Excerpted text Start Marker

Facile One-Pot Green Synthesis and Antibacterial Activities of GO/Ag Nanocomposites

doi:10.1007/s40195-016-0517-8

Abstract

Abstract:

New materials with good antibacterial activity synthesized by simple, environmentally friendly method have attracted numerous research interests. Taking advantage of Ag and graphene oxide (GO), the GO/Ag nanocomposites were prepared by a facile, green “one-pot” reaction to achieve superior antibacterial properties. AgNO₃ is as a precursor of Ag nanoparticles (Ag NPs), and the grape seeds extract as an environmentally friendly reducing and stabilizing agent. The as-prepared GO/Ag nanocomposites were characterized by various technologies. The results indicated that the silver ion was reduced by the grade seeds extract and Ag NPs were decorated on the surface of GO nanosheets successfully. The average size of the Ag NPs anchored on the GO surface was 40-50 nm. In this study, we prepared GO/Ag nanocomposites with different Ag NPs to GO ratios and carefully investigated their antibacterial activities. We found that the GO/Ag nanocomposites show better antibacterial activity when the concentration of AgNO₃ is 2 mM. GO/Ag nanocomposites have a minimum inhibitory concentration 23.8 μg/mL, lower than bare Ag NPs 25.5 μg/mL. We try to explain the antibacterial mechanism based on optical microscopy observation.

Key words: GO/Ag nanocomposites, Green “one-pot” reaction, Superior antibacterial properties

Chong-Chong Liu,Hui Xu,Lei Wang,Xuan Qin. Facile One-Pot Green Synthesis and Antibacterial Activities of GO/Ag Nanocomposites[J]. Acta Metallurgica Sinica (English Letters), 2017, 30(1): 36-44.

Excerpted text End Marker

Problem description -
Edit the abstract page, starting at "Key words: GO/Ag" and ending at "2017, 30(1): 36-44.", so that "Keywords" stands in place of "Key words".

Provided data Start Marker

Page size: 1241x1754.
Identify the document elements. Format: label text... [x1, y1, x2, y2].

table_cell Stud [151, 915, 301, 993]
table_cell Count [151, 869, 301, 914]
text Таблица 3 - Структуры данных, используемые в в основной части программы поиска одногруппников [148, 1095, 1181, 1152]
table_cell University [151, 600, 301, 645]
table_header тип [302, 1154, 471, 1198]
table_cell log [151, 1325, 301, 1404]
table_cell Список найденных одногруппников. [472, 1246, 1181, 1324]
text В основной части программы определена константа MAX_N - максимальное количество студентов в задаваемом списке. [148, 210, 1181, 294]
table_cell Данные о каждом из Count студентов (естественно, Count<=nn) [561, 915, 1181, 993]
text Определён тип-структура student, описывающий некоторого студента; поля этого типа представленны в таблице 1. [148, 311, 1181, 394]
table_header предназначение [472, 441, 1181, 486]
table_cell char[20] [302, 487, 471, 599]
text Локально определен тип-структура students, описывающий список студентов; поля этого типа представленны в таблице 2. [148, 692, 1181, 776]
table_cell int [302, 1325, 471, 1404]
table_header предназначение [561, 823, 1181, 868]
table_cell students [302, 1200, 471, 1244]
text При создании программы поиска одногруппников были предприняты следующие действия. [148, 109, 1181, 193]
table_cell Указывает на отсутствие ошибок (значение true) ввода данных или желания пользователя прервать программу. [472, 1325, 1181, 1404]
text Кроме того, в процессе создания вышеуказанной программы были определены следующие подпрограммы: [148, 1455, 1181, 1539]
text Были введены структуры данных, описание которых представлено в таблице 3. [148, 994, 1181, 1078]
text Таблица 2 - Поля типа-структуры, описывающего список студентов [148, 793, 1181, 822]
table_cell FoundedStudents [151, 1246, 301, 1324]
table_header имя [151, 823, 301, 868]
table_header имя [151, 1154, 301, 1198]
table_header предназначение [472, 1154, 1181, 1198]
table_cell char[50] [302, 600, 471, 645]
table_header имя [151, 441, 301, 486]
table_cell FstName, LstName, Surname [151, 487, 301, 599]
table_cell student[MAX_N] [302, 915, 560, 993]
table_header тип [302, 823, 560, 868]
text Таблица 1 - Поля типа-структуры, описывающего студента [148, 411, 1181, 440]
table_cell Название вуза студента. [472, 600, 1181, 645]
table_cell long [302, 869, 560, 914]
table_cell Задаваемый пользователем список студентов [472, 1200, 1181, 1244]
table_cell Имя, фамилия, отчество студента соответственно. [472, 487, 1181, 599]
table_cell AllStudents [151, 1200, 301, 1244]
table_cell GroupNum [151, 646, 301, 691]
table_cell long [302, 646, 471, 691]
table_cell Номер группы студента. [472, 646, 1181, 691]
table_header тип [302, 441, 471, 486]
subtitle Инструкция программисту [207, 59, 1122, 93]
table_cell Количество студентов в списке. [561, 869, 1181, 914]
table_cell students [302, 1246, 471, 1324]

Provided data End Marker

Solution to this task -
Keywords: GO/Ag nanocomposites, Green “one-pot” reaction, Superior antibacterial properties

Chong-Chong Liu,Hui Xu,Lei Wang,Xuan Qin. Facile One-Pot Green Synthesis and Antibacterial Activities of GO/Ag Nanocomposites[J]. Acta Metallurgica Sinica (English Letters), 2017, 30(1): 36-44.